Citation: Pseudopharmacist. "My Life With Opiates: An Experience with Opiates (Propoxyphene, Oxycodone, Vicodin, etc.) (exp17757)". Erowid.org. Feb 9, 2005. erowid.org/exp/17757
I would like to share with you fellow recreationalists my up and down experience with prescription opiates.
It all started when I was 17. A friend of mine broke his foot, and was prescribed vicodin 5/500's. I was passing him in the hall, and he just handed me two, so I put them in my pocket not really sure what to do with them, not really knowing what they were. Afterall, It was 1997 and the drug really hadn't gained much popularity around here.
So I waited about a week, still unsure about taking them. I had only smoked weed for a year previous to this. So one late night, I popped them. Soon I felt those magical euphoric opiate effects come upon me. I waited for good old mom to go to bed, got my guitar and watched Lynyrd Skynyrd's Behind The Music, noting that it was much more interesting than usual. Then I began playing guitar, noting creative thoughts coming more freely and rapidly than usual.
I absolutely loved this brand new feeling. Better than weed I thought, and much harder to get caught with. I was happy, happier than I'd been in quite sometime. I have had depression problems since childhood, choosing only to self-medicate, as I dont want to lose my personality, originality, and creativity.
Well, needless to say, I wanted more. So I asked my friend, and no go. I was disappointed. Then, I realized my mom was getting some painkiller called Darvocet. I thought, hmmm.....maybe since it's a prescribed painkiller, it will have the same effects. Sure enough it did, and I was back in euphoria land. I began doing them every night. For years, I reserved it as a nite-time social drug. It allowed me to be myself, to talk intelligently and extensively about anything with anybody.
I began taking it 15 minutes before smoking weed, then by best friend and I would draw, write, and play music for hours creatively. The synergy with opiates and cannabis is purely amazing to me.
Then, about three years into my habit, it got really bad. I was taking them as soon as I got up, then all throughout the day. By this time I had dropped out of school and grandma, who lived with us, was also getting a steady script. I was numb most of the time for about two more years, during which time my family had caught on, and began hiding them, although I could always find them. I no longer felt normal without darvocet. My tolerance was rising, I generally needed 5-8 100/650 pills to even get close to the feeling I wanted, and needed for that matter. I was getting worried, too.
Then about a year ago, my mother started getting 7.5/750 hydrocodone tablets. I was ecstatic, which is ridiculous as I see now. I immediately established a consistent routine of 1.5-2 on the way to work, one at 10:00 break, 2 more at lunch, and any given number after work depending on how many I had and could steal. I discovered that if I took mom's xanax or klonopin with it as a supplement, the synergy was almost that of pot/hydrocodone, and made the work day fly by, which was great as i hated my job.
Soon, I began having trouble getting up for work, but was ready to go as soon as I had taken my combination. Then my performance started slacking. I didn't want to even be at work usually, and would frequently leave early. I eventually quit the job.

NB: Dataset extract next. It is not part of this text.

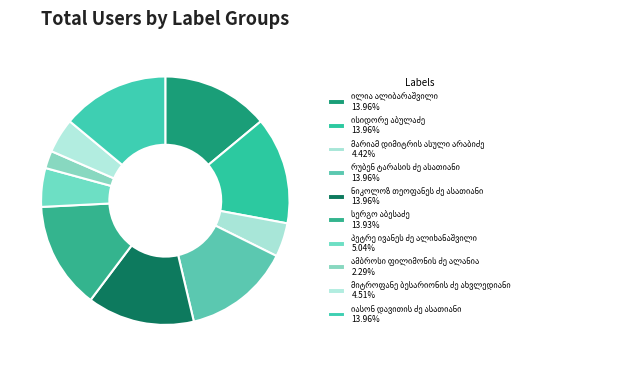

How many segments does this pie chart have?

10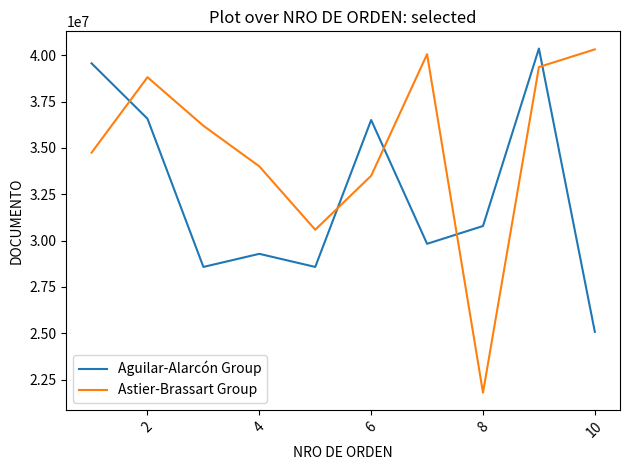

What is the minimum value for Aguilar-Alarcón Group?

25080374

I still kept taking whatever I could get, vicoprophen, T3's, percocet, oxycontin, whatever was there. Not being able to score left me very mad and extremely miserable.I was getting very tired of this 'rollercoaster' and decided I would be a lot better off to just quit. So I did.

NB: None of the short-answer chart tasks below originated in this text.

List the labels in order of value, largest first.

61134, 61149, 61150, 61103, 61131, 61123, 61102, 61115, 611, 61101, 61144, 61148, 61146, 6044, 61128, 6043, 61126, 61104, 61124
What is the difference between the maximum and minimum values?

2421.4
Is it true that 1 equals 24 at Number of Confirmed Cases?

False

My girlfriend was there for me the whole time, I took a lot of hot baths, which really help because I got so many chills. I was always cold during withdrawals, not to mention the miserable aches and pains, diarrhea. It was absolutely the worst week of my life.
It's been a month now, and I have found out I have real problems that could require prescription painkillers. I might have cancer too.

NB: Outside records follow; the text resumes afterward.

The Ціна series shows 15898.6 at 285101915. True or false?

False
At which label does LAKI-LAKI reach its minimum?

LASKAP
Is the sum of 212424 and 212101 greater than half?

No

I still keep a reserve of T3's and hydrocodone for partying and when my pain gets too bad. I'm only 22.....
My advice is, don't get addicted in the first place, learn from this story. I didn't wreck my life, but I came awfully damn close. I hope my little bit of info on how I quit helps some people, I know how horribly hard it is to quit. Some may need rehab. Please, please dont be like me and keep a reserve of pills after you quit if you think it will cause you to slip back into the habit. I'm a different person now, and with the help of my beloved Karly I can control when I want to take them. Please learn from this story. Stick to popping them once in a while to relax or party if you have to. Love to all of you, and don't ever give up on yourself.